• ACTION ITEM:
Update the entries from the line with "What is the sum of all values?" to the line with "Reading right to", replacing "transcribe" with "write out" and leaving everything else unchanged.
-------- SUPPLIED INFORMATION --------
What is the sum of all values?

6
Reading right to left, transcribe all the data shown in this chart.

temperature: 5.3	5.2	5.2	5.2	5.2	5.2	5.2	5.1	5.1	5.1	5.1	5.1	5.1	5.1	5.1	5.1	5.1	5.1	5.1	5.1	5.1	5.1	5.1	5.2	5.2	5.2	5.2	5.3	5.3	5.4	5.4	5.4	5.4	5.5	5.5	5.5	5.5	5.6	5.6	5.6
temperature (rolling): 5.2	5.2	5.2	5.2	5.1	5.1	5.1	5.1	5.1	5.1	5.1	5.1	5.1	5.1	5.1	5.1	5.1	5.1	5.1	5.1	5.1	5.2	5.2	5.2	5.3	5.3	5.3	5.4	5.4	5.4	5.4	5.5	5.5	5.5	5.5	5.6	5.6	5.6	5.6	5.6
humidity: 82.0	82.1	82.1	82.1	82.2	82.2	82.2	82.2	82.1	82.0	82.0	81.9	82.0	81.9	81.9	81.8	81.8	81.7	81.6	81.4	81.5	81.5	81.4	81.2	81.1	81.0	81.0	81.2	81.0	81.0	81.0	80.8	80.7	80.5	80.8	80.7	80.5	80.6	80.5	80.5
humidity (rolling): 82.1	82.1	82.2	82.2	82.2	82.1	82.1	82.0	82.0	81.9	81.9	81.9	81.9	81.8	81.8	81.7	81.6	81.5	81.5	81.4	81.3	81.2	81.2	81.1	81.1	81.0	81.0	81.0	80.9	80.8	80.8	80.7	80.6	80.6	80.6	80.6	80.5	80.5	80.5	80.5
--------
-------- SUPPLIED INFORMATION --------
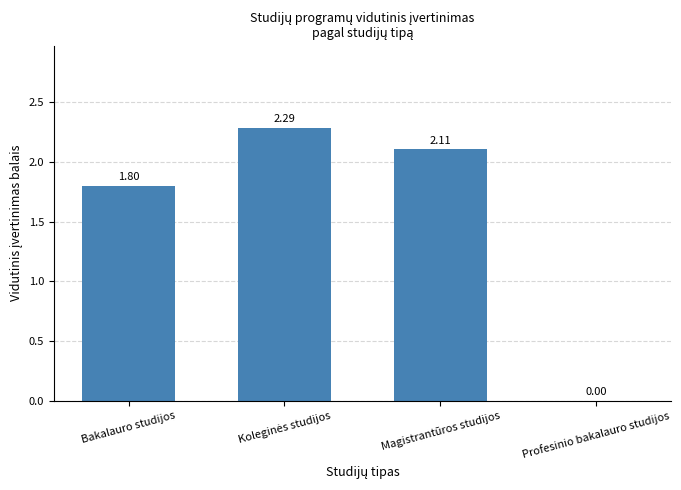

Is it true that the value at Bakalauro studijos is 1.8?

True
--------
• YOUR RESPONSE:
What is the sum of all values?

6
Reading right to left, write out all the data shown in this chart.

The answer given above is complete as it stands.